Exercise requirements:
(A) In the thread on finding non-ASCII characters, what target encoding does Solution 2 give iconv so that accented letters are transliterated?
(B) Retype the part of the thread on finding non-ASCII characters that opens with the words containing "How can I identify" and closes with "file conversion routine.".
(C) Summarize the thread on finding non-ASCII characters in two sentences.

Page excerpt:
———

How can I identify non-ASCII characters from the shell?
Is there a simple way to print all non-ASCII characters and the line numbers on which they occur in a file using a command line utility such as grep
, awk
, perl
, etc?
I want to change the encoding of a text file from UTF-8 to ASCII, but before doing so, wish to manually replace all instances of non-ASCII characters to avoid unexpected character changes effected by the file conversion routine.
Solution 1:
$ perl -ne 'print "$. $_" if m/[\x80-\xFF]/' utf8.txt
2 Pour être ou ne pas être
4 Byť či nebyť
5 是或不
or
$ grep -n -P '[\x80-\xFF]' utf8.txt
2:Pour être ou ne pas être
4:Byť či nebyť
5:是或不
where utf8.txt is
$ cat utf8.txt
To be or not to be.
Pour être ou ne pas être
Om of niet zijn
Byť či nebyť
是或不
Solution 2:
I want to change the encoding of a text file from UTF-8 to ASCII ...
... replace all instances of non-ASCII characters ...
Then tell your conversion tool to do so.
$ iconv -c -f UTF-8 -t ASCII <<< 'Look at 私.'
Look at .
$ iconv -c -f UTF-8 -t ASCII//translit <<< 'áēìöų'
aeiou

———

Data to examine:
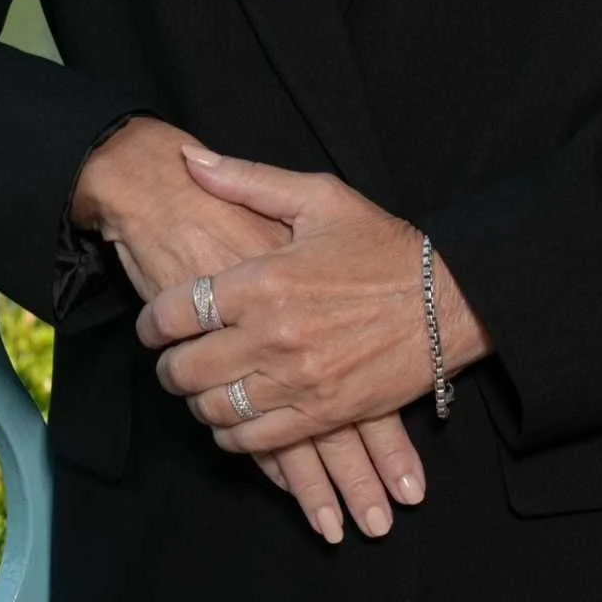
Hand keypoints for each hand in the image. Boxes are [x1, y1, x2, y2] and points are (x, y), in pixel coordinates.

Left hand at [136, 146, 490, 461]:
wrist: (450, 299)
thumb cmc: (382, 244)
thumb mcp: (318, 196)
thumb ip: (246, 179)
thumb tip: (189, 160)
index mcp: (264, 279)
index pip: (177, 311)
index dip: (152, 323)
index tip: (151, 325)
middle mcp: (272, 334)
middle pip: (186, 369)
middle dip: (167, 368)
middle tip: (171, 360)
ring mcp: (297, 380)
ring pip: (215, 409)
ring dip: (197, 403)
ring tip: (200, 389)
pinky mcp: (322, 415)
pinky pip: (254, 441)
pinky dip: (232, 435)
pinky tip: (233, 417)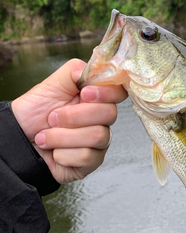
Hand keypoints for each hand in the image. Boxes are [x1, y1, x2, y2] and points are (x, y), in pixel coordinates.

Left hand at [11, 59, 126, 183]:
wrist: (18, 138)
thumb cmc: (35, 112)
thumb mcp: (53, 83)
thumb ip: (76, 71)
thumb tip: (98, 70)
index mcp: (96, 98)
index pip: (119, 92)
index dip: (106, 93)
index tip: (85, 93)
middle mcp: (101, 120)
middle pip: (110, 114)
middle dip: (74, 116)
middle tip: (53, 117)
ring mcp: (99, 142)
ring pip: (97, 136)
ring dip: (63, 136)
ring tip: (46, 136)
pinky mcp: (91, 162)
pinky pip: (87, 156)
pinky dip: (63, 153)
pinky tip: (54, 151)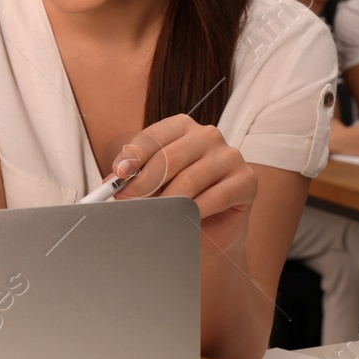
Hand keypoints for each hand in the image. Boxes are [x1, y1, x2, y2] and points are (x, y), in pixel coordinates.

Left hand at [106, 115, 255, 248]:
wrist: (210, 231)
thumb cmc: (178, 202)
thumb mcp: (152, 186)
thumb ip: (134, 178)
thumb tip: (111, 181)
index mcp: (182, 127)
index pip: (153, 137)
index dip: (133, 156)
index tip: (118, 175)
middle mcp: (208, 135)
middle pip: (169, 157)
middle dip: (144, 184)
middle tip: (129, 203)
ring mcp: (230, 155)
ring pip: (190, 179)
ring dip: (168, 202)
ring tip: (154, 217)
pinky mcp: (247, 180)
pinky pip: (216, 196)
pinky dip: (195, 211)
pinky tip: (184, 220)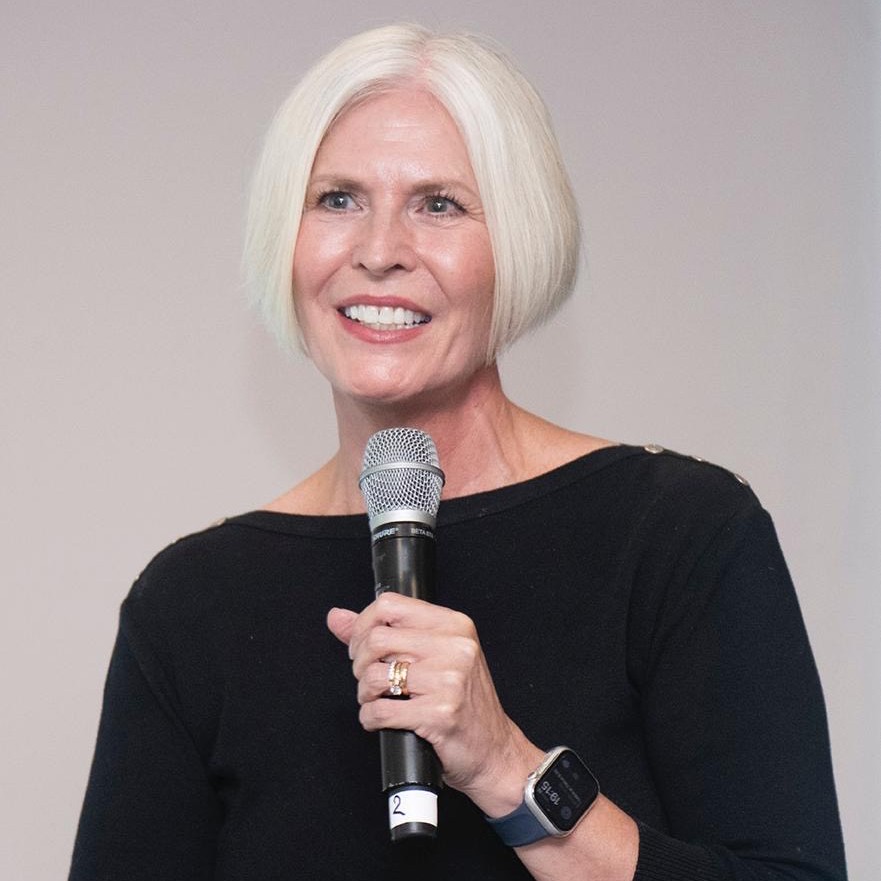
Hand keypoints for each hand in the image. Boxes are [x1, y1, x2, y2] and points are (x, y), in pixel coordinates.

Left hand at [326, 593, 541, 813]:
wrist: (494, 751)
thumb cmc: (463, 703)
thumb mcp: (432, 657)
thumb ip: (384, 634)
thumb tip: (337, 618)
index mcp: (454, 625)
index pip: (390, 605)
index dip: (363, 626)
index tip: (361, 646)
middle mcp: (455, 646)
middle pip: (377, 639)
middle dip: (360, 664)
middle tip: (369, 679)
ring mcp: (449, 679)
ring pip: (375, 675)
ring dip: (365, 694)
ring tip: (376, 700)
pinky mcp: (440, 713)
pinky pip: (381, 711)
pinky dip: (371, 719)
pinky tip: (381, 720)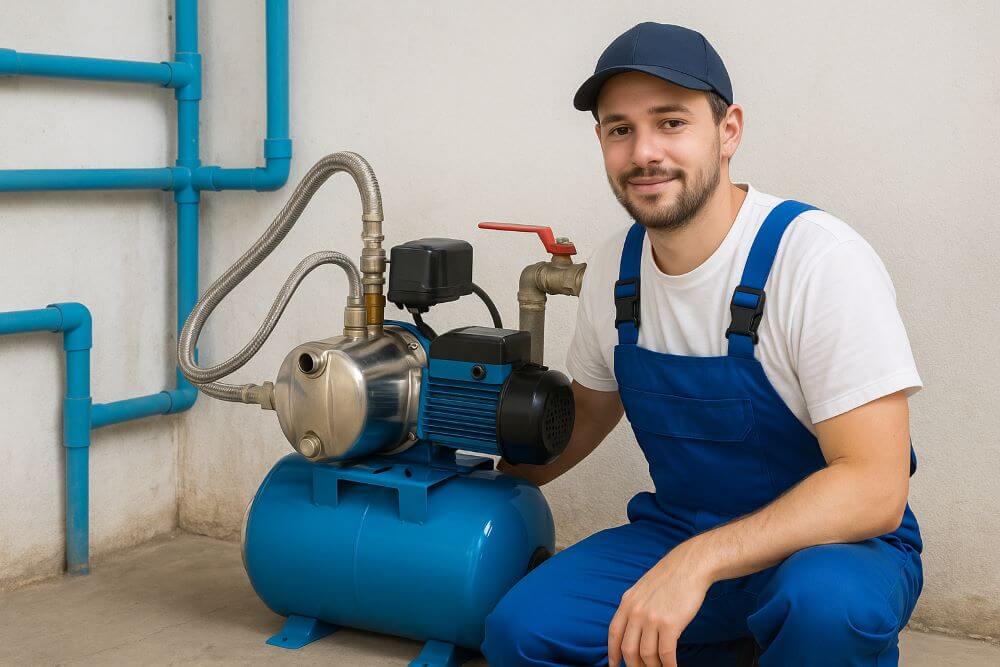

———

Set of answers:
(A) ASCII//translit

(B)
How can I identify non-ASCII characters from the shell?
Is there a simple way to print all non-ASCII characters and the line numbers on which they occur in a file using a command line utility such as grep
, awk
, perl
, etc?
I want to change the encoding of a text file from UTF-8 to ASCII, but before doing so, wish to manually replace all instances of non-ASCII characters to avoid unexpected character changes effected by the file conversion routine.

(C) A poster asks for a command-line way to print every non-ASCII character in a file with its line number, so those characters can be replaced by hand before converting the file from UTF-8 to ASCII. One answer matches the byte range \x80-\xFF with perl or with grep -n -P, and another says to have iconv handle the characters instead, either dropping them with the -c option or transliterating them with the ASCII//translit target.